Saturday Dec 28, 2024
Friday, 17 February 2017 00:00 - - {{hitsCtrl.values.hits}}
It was surprising to observe the unsuccessful attempt by writer Jinitha Devapriya in his article titled “Arjuna Mahendran, the favourite ‘whipping boy’ of our times!” published in Daily FT of 14 February to defend the actions of the former Governor of the Central Bank.
It is clear that it was not an independent attempt but a politically-motivated one. The article was written to the premier business newspaper read by many executives and professionals in this country. It should be noticed that the audience is aware of the professional conduct, acceptable business expenses and financial markets.
Firstly the author is highly critic about findings of the internal audit being leaked. But at the same time it is unprofessional and a wrong act for the writer to define internal audit function stating it “as we understand” and then copy pasting the definition found in website ‘business director’ (http://www.businessdirectionary.com/definition/internal-audit.html) without giving reference. The above writer should demonstrate some ethics at least while he is criticising another’s.
Moving on, it should be noted that the information was leaked out by whistle-blowers in greater public interest. The secrecy pledge by Central Bank employees is for the greater benefit of the institution and protection of the financial system of the country, but not to secretly hide the financial misconduct and fraud of public officers who are appointed to be the trustees of the public wealth of this country. So please do not take the audience of this newspaper to be irrational in their logic.
On the area of Mahendran’s expenses, I would say that the hypothetical example was drawn to favour creating a perception that “he spent so less”. One would actually expect the hotel expenses and entertainment expenses to be much higher for the Governor than found in the example. So the writer is walking around the real issues highlighted by Voice Against Corruption and media such as expenses about paying for two hotel reservations for the same nights and the clothing bills. The problem is not with the correct expenses but with the incorrect ones.
On the bond scam and Perpetual Treasuries, it seems that the above writer is unaware of the simple mechanism used by the parties involved. I do not intend to explain it but if one is blind to daylight robbery and its aftermath on the Government securities markets, the Transparency International reports and Bloomberg reports, there is nothing more one could do to open the writer’s eyes.

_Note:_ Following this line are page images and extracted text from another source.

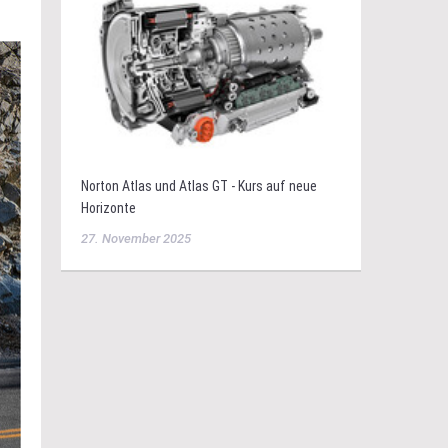
Norton Atlas und Atlas GT - Kurs auf neue
Horizonte
27. November 2025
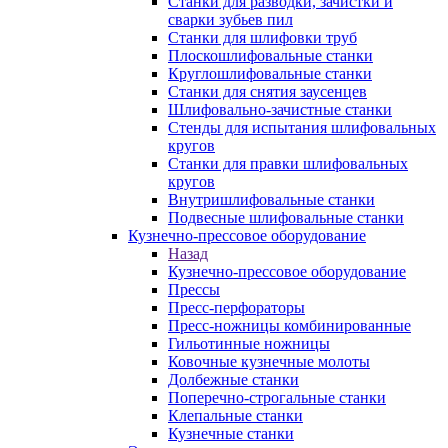
Станки для разводки, зачистки и
сварки зубьев пил
Станки для шлифовки труб
Плоскошлифовальные станки
Круглошлифовальные станки
Станки для снятия заусенцев
Шлифовально-зачистные станки
Стенды для испытания шлифовальных
кругов
Станки для правки шлифовальных
кругов
Внутришлифовальные станки
Подвесные шлифовальные станки
Кузнечно-прессовое оборудование
Назад
Кузнечно-прессовое оборудование
Прессы
Пресс-перфораторы
Пресс-ножницы комбинированные
Гильотинные ножницы
Ковочные кузнечные молоты
Долбежные станки
Поперечно-строгальные станки
Клепальные станки
Кузнечные станки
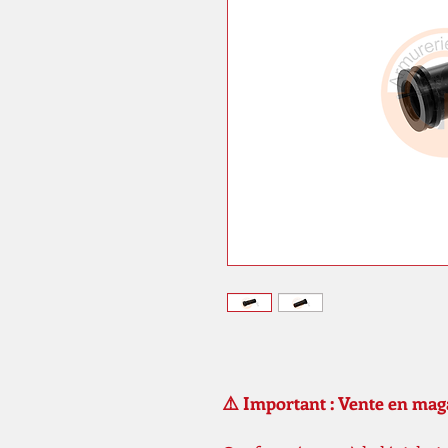
⚠️ Important : Vente en ma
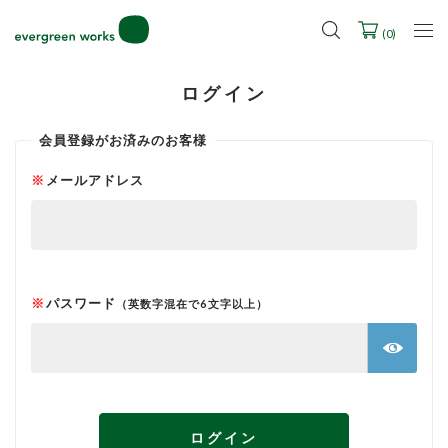
(
0
)
ログイン
会員登録がお済みのお客様
メールアドレス
パスワード
ログイン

The Central Bank’s primary auction and secondary market information could be referred to observe the increase of interest rates just after the said rouge auction. The bid allocation of the auction which was leaked showed that Perpetual Treasuries got a very high majority of the highest yielding bonds. It was widely alleged that the bonds were sold to the Employees’ Provident Fund. Further the company published accounts in newspapers show clear profits of Rs. 5 billion for the year to March 2016 for Perpetual Treasuries when other primary dealers could not even reach Rs. 100-200 million should draw attention of any reasonable person with minimum level of rational and logical thinking.
Finally I would like to highlight that one may try to be smart and resort to petty attempts by finding fault with the fact discovering processes when the real misconduct is in front and finding loopholes in the wordings of the COPE report. Please do not try to cover some people involved with losing billions of rupees of wealth belonging to the people of this country.